Noticing Positive Moments Influences Positive Behaviors

It's crazy how many penguins I have in my office. There have to be over 300 of them. They are multiplying like rabbits! Many years ago, I went to a seminar led by a wonderful psychiatrist from California, Dr. Daniel Amen. He wrote a book about how penguins inspired him to notice the positives in people more than focusing on the negatives. I was so moved by his story that I began collecting penguins myself. It is a daily reminder for me to always look at what is working rather than what is broken; notice what you love about someone more than what you're bothered by; find something in your day to celebrate rather than holding on to something that went wrong.

So how do penguins and this notion of 'noticing the positives' influence parenting? Children are always seeking our attention. Anyone who tries to take a quiet trip to the bathroom with little ones around knows that those fingers under the door are a sign that they want you ALL the time. Or when children entertaining themselves quietly suddenly and desperately NEED you as soon as you pick up the phone. They will take ANY form of attention - negative or positive. If they know you tune in (and respond loudly) to the negative behaviors, children will be likely to display negative behaviors - in part to seek your attention. If children receive wonderful attention when they are making great choices, they will continue to seek your attention through making MORE great choices.

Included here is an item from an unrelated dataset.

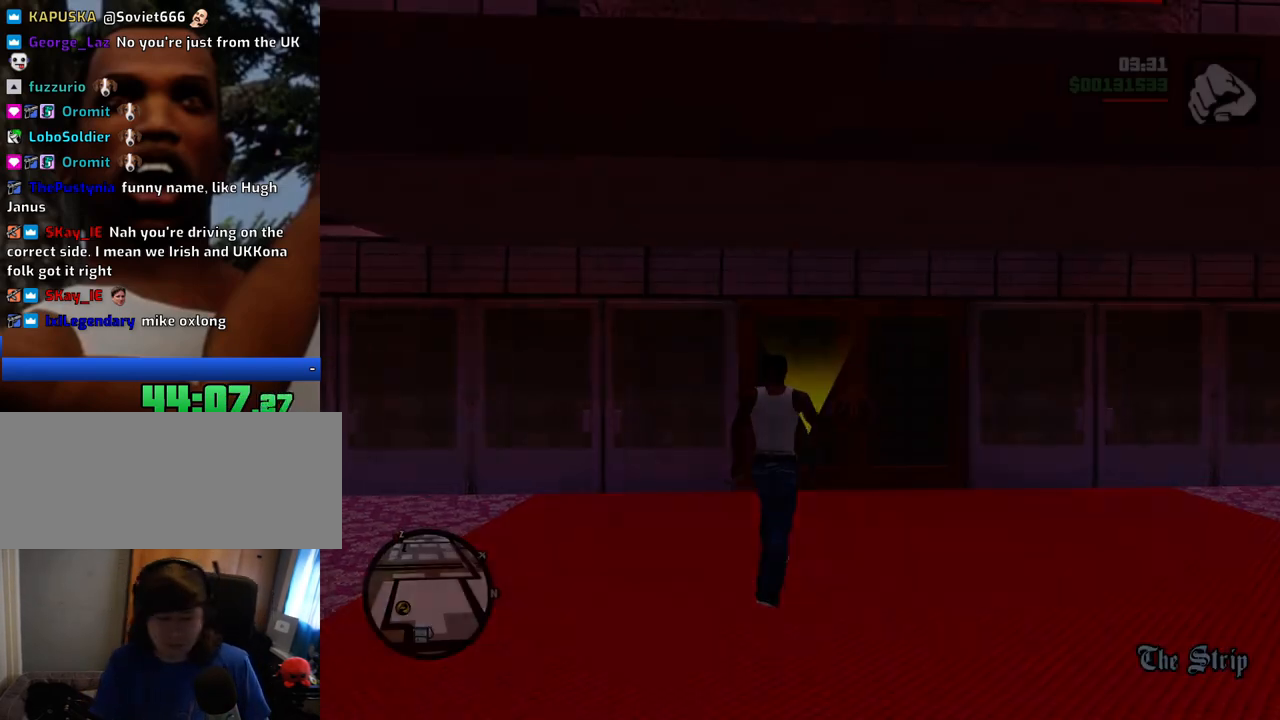
{"keys": ["w"], "mouse": [], "events": [[51, "space", "down"], [101, "a", "down"], [101, "w", "down"], [151, "space", "up"], [234, "a", "up"]]}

Consider a room filled with ten 4 year olds. If you ask the kids to clean up, chances are there will be at least 2 kids NOT cleaning, but more likely than not, there will be 7-8 kids cleaning up. If you channel your energy into getting the 2 kids on task, the kids who are cleaning may lose interest or stop cleaning to gain your attention. However, when you comment, sincerely, on "how great Susie is doing getting all the blocks put back into the bin" or how fast the kids are working, those stray few will probably join in. Make sure, when they do, that they are noticed for their participation!

So, it's easy to see how to influence 4 year olds to make great choices, but what about those teenagers? Same methods apply! Teenagers are working hard on feeling good about themselves - and it is our important mission as parents to help them foster a healthy, strong self esteem. It is so easy to focus on the shoes left by the door, or the garbage spilling over in the bathroom. But noticing the hard work your child did on an assignment, or the compassion she showed a friend who was feeling down, or how responsible your son was for coming home before curfew go a long way in teaching teens about respect and positive behavior. We actually influence their healthy choices by taking the time to notice what some parents mistakenly take for granted. Find things EVERY DAY to celebrate your teen! Don't do it in a patronizing or false way; really take the time to get to know your teenager and encourage him in being the best he can be!

Make a point to start today - look around you: your friends, spouse or partner, co-workers, employees, and children. Watch for those "penguin" moments. Tell that person when she impacts you in a positive way. And share on this blog how it changes your life!